In last year’s report of Social Security Trustees, it was determined that the Trust Fund will be able to pay full benefits until 2035.

Furthermore, pending payroll taxes are forecast to be “sufficient” to pay 80 percent of scheduled benefits following this date, according to the NCPSSM.

Despite this, concerns have been raised by the report about Social Security’s solvency past this date.

As part of existing legislation, claimants will be hit with a 24 percent cut to their benefits if Social Security becomes insolvent.
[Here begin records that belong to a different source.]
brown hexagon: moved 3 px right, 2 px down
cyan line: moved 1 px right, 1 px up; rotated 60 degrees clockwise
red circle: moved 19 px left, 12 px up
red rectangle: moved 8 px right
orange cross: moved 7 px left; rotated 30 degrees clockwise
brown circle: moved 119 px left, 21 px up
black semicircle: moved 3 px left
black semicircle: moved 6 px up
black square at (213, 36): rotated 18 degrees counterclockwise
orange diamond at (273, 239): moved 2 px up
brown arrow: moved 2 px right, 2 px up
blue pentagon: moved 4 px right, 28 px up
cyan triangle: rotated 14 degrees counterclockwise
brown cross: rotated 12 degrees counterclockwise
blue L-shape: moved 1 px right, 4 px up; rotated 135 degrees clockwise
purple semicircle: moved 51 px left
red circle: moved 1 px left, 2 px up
One of the options being considered to prevent this scenario is raising the retirement age at which point someone claims their full benefits.

The last time the Social Security Administration changed the benefit age threshold was nearly 40 years ago.

Through the Social Security Amendments of 1983, the retirement age was hiked from 65 to 67 for anyone born in 1960 or later.

Despite being carried out to protect Social Security, increasing the age someone accesses their retirement benefit entitlement will be reportedly harmful to low-income workers.

According to the NSCPSSM, when the Full Retirement Age (FRA) was 65, those retiring at age 62 got an initial benefit that was 20 percent lower than their full benefit amount.

Following this, when the FRA hit 67, Americans retiring at age 62 will receive a 30 percent cut in benefits.

Experts from the NSCPSSM are sounding the alarm that increasing the age threshold to 70 would see a person’s benefit entitlement cut by nearly 50 percent if they retire at 62.

On top of this, the lack of popularity for such a proposal means that policymakers will find it hard to get such a change through Congress.